Nel ricorso per Cassazione il vizio della violazione e falsa applicazione di legge di cui all’art. 360, primo comma n. 3, cod. proc. civ., deve essere dedotto, a pena d’inammissibilità, mediante la specifica indicazione delle affermazioni in diritto contenute nella sentenza gravata che motivatamente si assumano in contrasto con le norme regolatrici della fattispecie o con l’interpretazione delle stesse fornita dalla giurisprudenza di legittimità o dalla prevalente dottrina. In mancanza, non è consentito alla Corte di Cassazione di adempiere al proprio compito istituzionale di verificare il fondamento della denunziata violazione (Cass. civ. Sez. 2, 12 febbraio 2004 n. 2707; Cass. civ. Sez. 1, 17 maggio 2006 n. 11501; Cass. civ.
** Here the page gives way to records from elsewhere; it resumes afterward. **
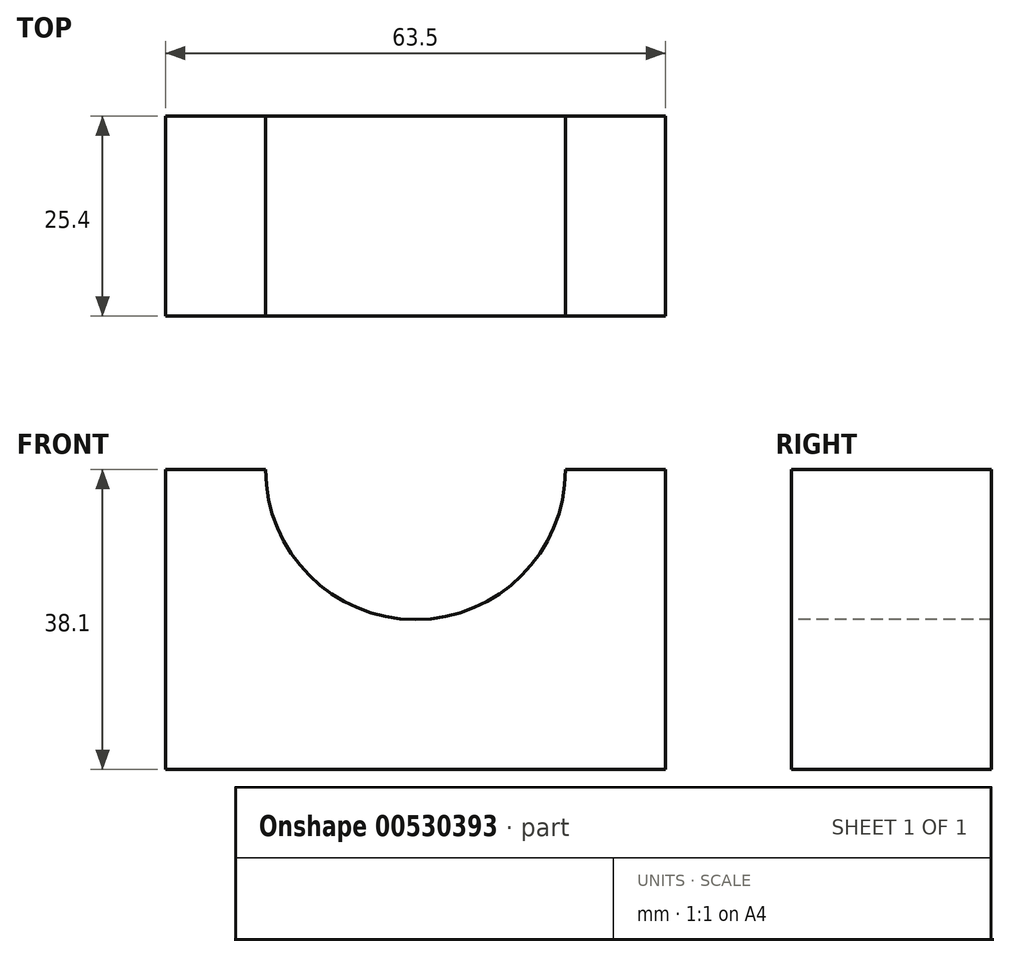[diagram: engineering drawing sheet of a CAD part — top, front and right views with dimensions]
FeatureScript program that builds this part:
annotation { "Feature Type Name" : "Feature", "Feature Type Description" : "" }
export const myFeature = defineFeature(function(context is Context, id is Id, definition is map)
    precondition{}
    {
        {
            var Q0;
            Q0=qCreatedBy(makeId("Front.planeOp"),FACE);
            var sketch = newSketch(context, id + "F0", { "sketchPlane" : qUnion([Q0])});
            skLineSegment(sketch, "E0.bottom", {"start": v(-20.2, 42.05) * mm, "end": v(43.3, 42.05) * mm});
            skLineSegment(sketch, "E0.top", {"start": v(-20.2, 3.95) * mm, "end": v(43.3, 3.95) * mm});
            skLineSegment(sketch, "E0.left", {"start": v(-20.2, 42.05) * mm, "end": v(-20.2, 3.95) * mm});
            skLineSegment(sketch, "E0.right", {"start": v(43.3, 42.05) * mm, "end": v(43.3, 3.95) * mm});
            skSolve(sketch);
        }
        {
            var Q0;
            Q0=makeQuery(id+"F0.imprint","IMPRINT",FACE,{"disambiguationData":[TD([[makeQuery(id+"F0.imprint","IMPRINT",EDGE,{"derivedFrom":sQuery(id+"F0.wireOp",EDGE,"E0.bottom")}),-1.0]])]});
            extrude(context, id + "F1", {"entities" : qUnion([Q0]), "depth" : 25.4 * mm, "offsetDistance" : 25.4 * mm});
        }
        {
            var Q0;
            Q0=makeQuery(id+"F1.opExtrude","CAP_FACE",FACE,{"disambiguationData":[OSD([sQuery(id+"F0.wireOp",EDGE,"E0.bottom"),sQuery(id+"F0.wireOp",EDGE,"E0.top"),sQuery(id+"F0.wireOp",EDGE,"E0.left"),sQuery(id+"F0.wireOp",EDGE,"E0.right")])],"isStart":false});
            var sketch = newSketch(context, id + "F2", { "sketchPlane" : qUnion([Q0])});
            skArc(sketch, "E1", {"start": v(-7.5, 42.05) * mm, "mid": v(11.56, 23) * mm, "end": v(30.6, 42.05) * mm});
            skSolve(sketch);
        }
        {
            var Q0;
            {var subQ0=sQuery(id+"F2.wireOp",EDGE,"E1");Q0=makeQuery(id+"F2.imprint","IMPRINT",FACE,{"disambiguationData":[TD([[makeQuery(id+"F2.imprint","IMPRINT",EDGE,{"derivedFrom":subQ0}),1.0]])]});}
            extrude(context, id + "F3", {"entities" : qUnion([Q0]), "operationType" : NewBodyOperationType.REMOVE, "endBound" : BoundingType.THROUGH_ALL, "oppositeDirection" : true, "depth" : 25.4 * mm, "offsetDistance" : 25.4 * mm});
        }
    });
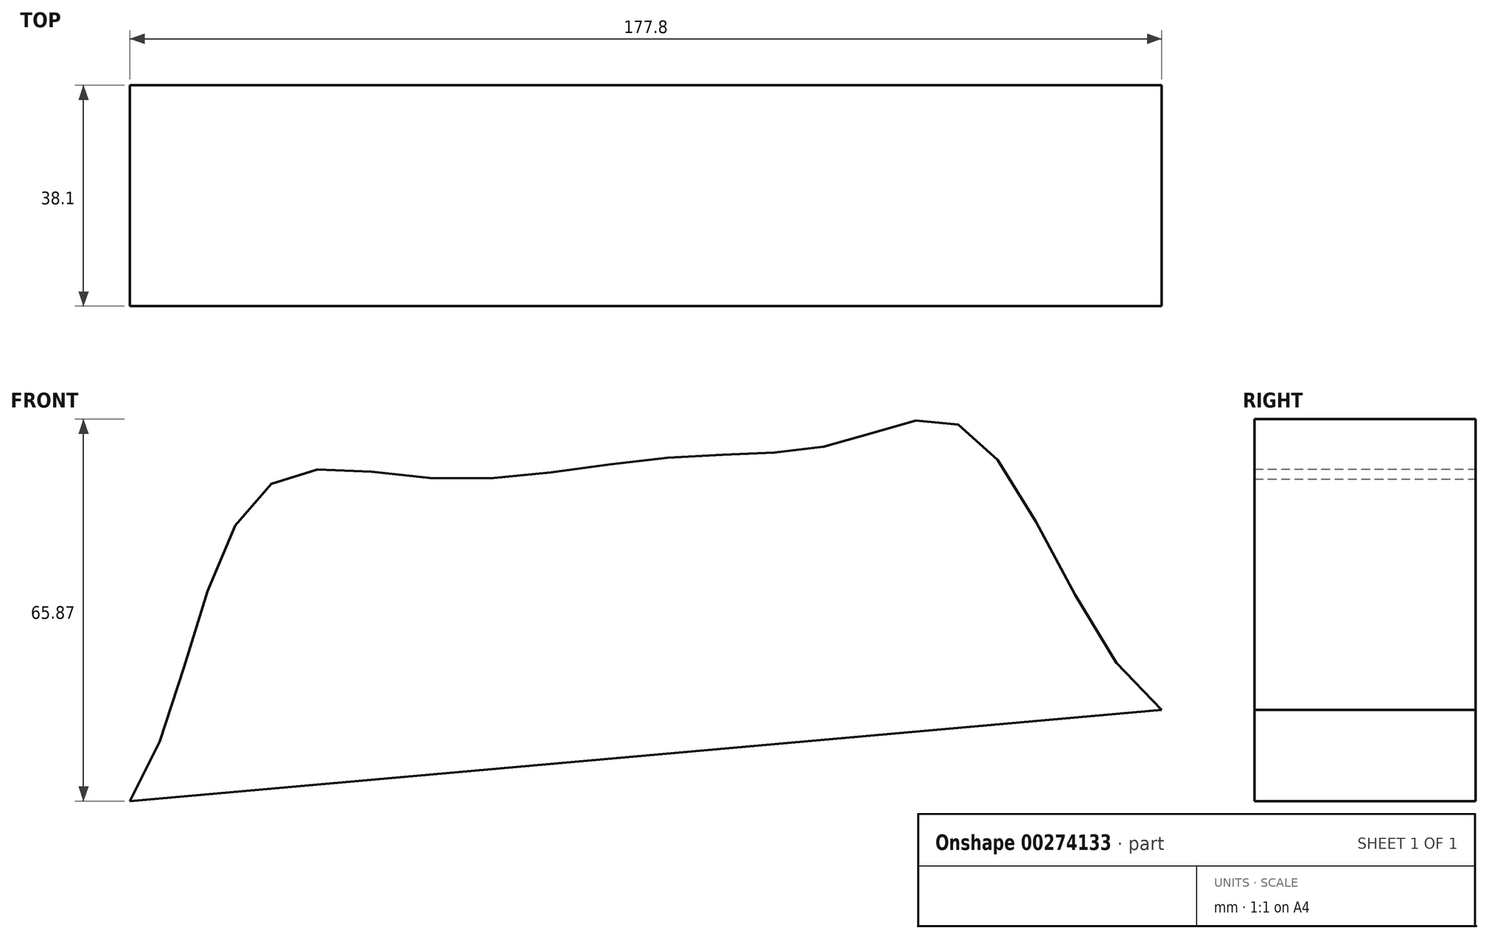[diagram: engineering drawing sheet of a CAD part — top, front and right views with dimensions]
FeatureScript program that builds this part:
annotation { "Feature Type Name" : "Feature", "Feature Type Description" : "" }
export const myFeature = defineFeature(function(context is Context, id is Id, definition is map)
    precondition{}
    {
        {
            var Q0;
            Q0=qCreatedBy(makeId("Front.planeOp"),FACE);
            var sketch = newSketch(context, id + "F0", { "sketchPlane" : qUnion([Q0])});
            skFitSpline(sketch, "E0", {"points": [v(54.96, -14.62) * mm, v(21.86, 33.45) * mm, v(0, 31.5) * mm, v(-30.13, 28.84) * mm, v(-70.26, 25.28) * mm, v(-100.7, 22.59) * mm, v(-122.84, -30.37) * mm], "startDerivative": vector(-191.18, 124.2) * mm, "endDerivative": vector(-134.55, -189.38) * mm});
            skLineSegment(sketch, "E1", {"start": v(-122.84, -30.37) * mm, "end": v(54.96, -14.62) * mm});
            skSolve(sketch);
        }
        {
            var Q0;
            Q0=makeQuery(id+"F0.imprint","IMPRINT",FACE,{"disambiguationData":[TD([[makeQuery(id+"F0.imprint","IMPRINT",EDGE,{"derivedFrom":sQuery(id+"F0.wireOp",EDGE,"E0")}),1.0]])]});
            extrude(context, id + "F1", {"entities" : qUnion([Q0]), "depth" : 38.1 * mm});
        }
    });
Sez. 3, 5 giugno 2007 n. 13066, fra le tante).

I motivi in oggetto non rispondono a tali requisiti.

Il ricorrente neppure specifica quale sia il fatto controverso e decisivo per il giudizio, in relazione al quale sarebbero prospettabili i dedotti vizi di motivazione, come prescritto dall’art. 360 n. 5 cod. proc. civ., nel testo applicabile alla fattispecie a seguito delle modificazioni introdotte dall’art. 2 d.lgs. 2 febbraio 2006 n. 40, dovendosi intendere per “fatto” non una “questione” o un “punto” della sentenza, ma un fatto vero e proprio e, quindi, un fatto principale, ex art. 2697 cod. civ., (cioè un fatto costitutivo, modificativo, impeditivo o estintivo), od anche un fatto secondario (cioè dedotto in funzione di prova di un fatto principale), purché controverso e decisivo (Cass. civ. 5 febbraio 2011 n. 2805; Cass. civ. 8 ottobre 2014 n. 21152).

In mancanza di tali specificazioni le censure sono inammissibili.

3.- Il terzo ed il quarto motivo, in relazione ai quali vanno ripetuti i vizi di inammissibilità sopra indicati, sono inammissibili anche per altra e preminente ragione: cioè perché denunciano violazione dell’art. 11 della legge n. 359 del 1998 (terzo motivo) e violazione dell’art. 11 della legge n. 359/192 […?…rectius, 1992?…] (quarto motivo), salvo poi richiamare nell’illustrazione del motivo la legge n. 431 del 1998, la legge n. 359/1978, la legge n. 392/1978, prospettandoci questioni che non risultano essere state proposte nei precedenti gradi di giudizio.

La sentenza impugnata non ne fa parola, sicché il ricorrente avrebbe dovuto denunciare non la violazione di legge, bensì l’omessa pronuncia sul punto, previa specificazione degli atti e del grado di giudizio nel quale egli avrebbe proposto la relativa domanda di accertamento.

4.- Il ricorso deve essere respinto.

5.- Le spese seguono la soccombenza.

P.Q.M.

La Corte di cassazione rigetta il ricorso e condanna il ricorrente al pagamento delle spese del giudizio di cassazione, liquidate complessivamente in € 2.000,00, di cui € 200,00 per esborsi ed € 1.800,00 per onorari; oltre al rimborso delle spese generali ed agli accessori di legge.